Nuclear non-proliferation is today’s single most important issue.

Question: What are the major issues facing the world today?

Ferguson: Most people today, sitting here, would probably say that climate change was one of those issues. It’s extremely hard to miss the enormous environmental impact that we’re now having, now that Asia has embraced industrialization wholeheartedly. I actually think there are more serious problems that could have an impact before the long unfolding process of global warming has whatever consequences it’s going to have.

I take the threat very seriously of climate change, don’t get me wrong. But before we ever get to Al Gore’s worst case scenario, we could have blown the world up. Because, happening right now, at full speed, is a breakdown of the system of nonproliferation set up nearly 40 years ago which very successfully limited the number of powers who could use, acquire, or have the option to use nuclear weapons.

And I think that’s a worry because even if an Iran acquires only a very small number of nuclear missiles, that significantly increases the risk of a nuclear exchange of some kind, even if only an accidental one.

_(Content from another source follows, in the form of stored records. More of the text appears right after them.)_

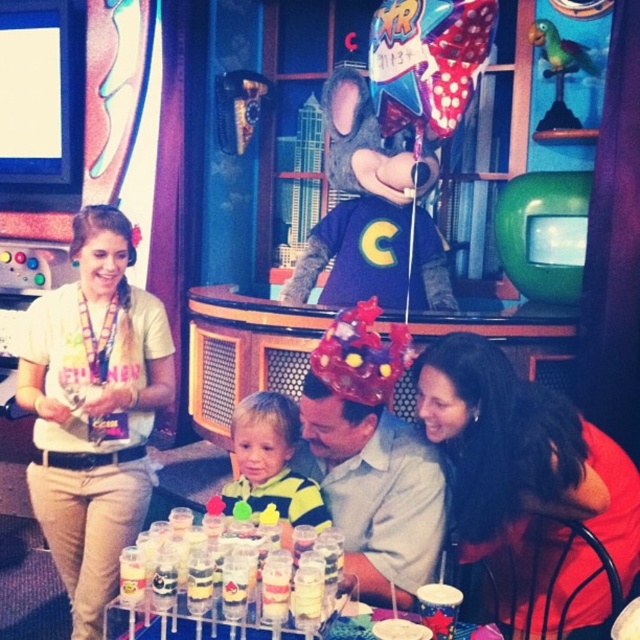
Question: Which is farther from the matte plastic hat at center?

Choices:
 (A) striped fabric shirt at center
 (B) translucent plastic cups at lower center
 (C) green rubber balloon at upper center
 (D) matte red shirt at lower right

Answer: (C)

Question: Which point appears closest to the camera in this image?

Choices:
 (A) (513, 616)
 (B) (262, 481)

Answer: (B)

Question: Does matte plastic hat at center have a smaller size compared to striped fabric shirt at center?

Choices:
 (A) no
 (B) yes

Answer: (A)

Question: Can you confirm if matte red shirt at lower right is thinner than striped fabric shirt at center?

Choices:
 (A) yes
 (B) no

Answer: (B)

Question: Can you confirm if matte plastic hat at center is positioned below green rubber balloon at upper center?

Choices:
 (A) yes
 (B) no

Answer: (A)

Question: Which point is farther to the camera?

Choices:
 (A) green rubber balloon at upper center
 (B) white cotton shirt at left

Answer: (A)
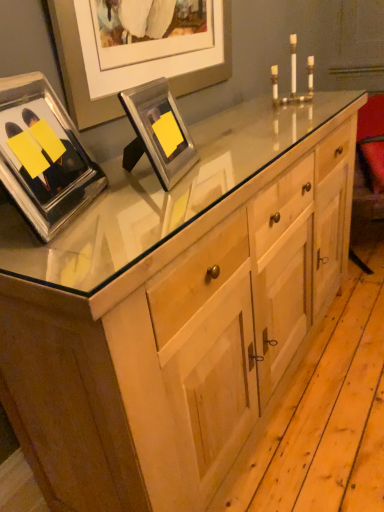
Where is `vacant area located to the right-hand side of gold metallic candle holder at upper center`? vacant area located to the right-hand side of gold metallic candle holder at upper center is located at coordinates (329, 103).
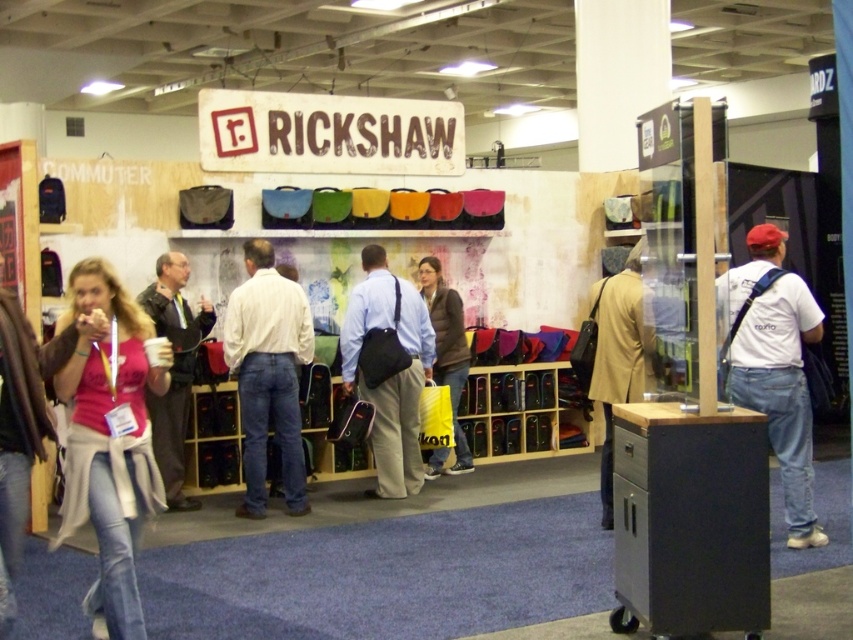
Question: Does white cotton t-shirt at right have a lesser width compared to light brown leather jacket at center?

Choices:
 (A) yes
 (B) no

Answer: (B)

Question: Can you confirm if matte black bag at center is positioned below matte yellow bag at center?

Choices:
 (A) no
 (B) yes

Answer: (A)

Question: Which of the following is the farthest from the observer?

Choices:
 (A) matte black bag at center
 (B) matte black jacket at left

Answer: (A)

Question: Which point is closer to the camera taking this photo?

Choices:
 (A) (175, 497)
 (B) (734, 349)

Answer: (B)

Question: Which point is closer to the camera?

The superpowers in the Cold War played a very simple game. There were just two players, and they risked mutually assured destruction if they fought. And then it turned out to reduce the probability of a nuclear war quite dramatically.

But in a world of multiple nuclear powers, where there are lots of small Cold Wars, one between Pakistan and India, one maybe between China and Japan, one between say Israel and Iran, and so on. When that world comes about, then the probability of a nuclear war is quite high because the stakes are lower.

Only the United States and the Russians still have enough weapons to blow up the world, everybody else can just blow up a few cities; but the probability is higher because you have maybe a Cuban missile crisis every year instead of just one in 50 years.

So that makes me very uneasy, and I feel as if we are stumbling towards a much more dangerous world in which a nuclear weapon will get used sometime soon. And this would be a bigger explosion than Hiroshima and Nagasaki because these weapons are far more destructive than they use to be.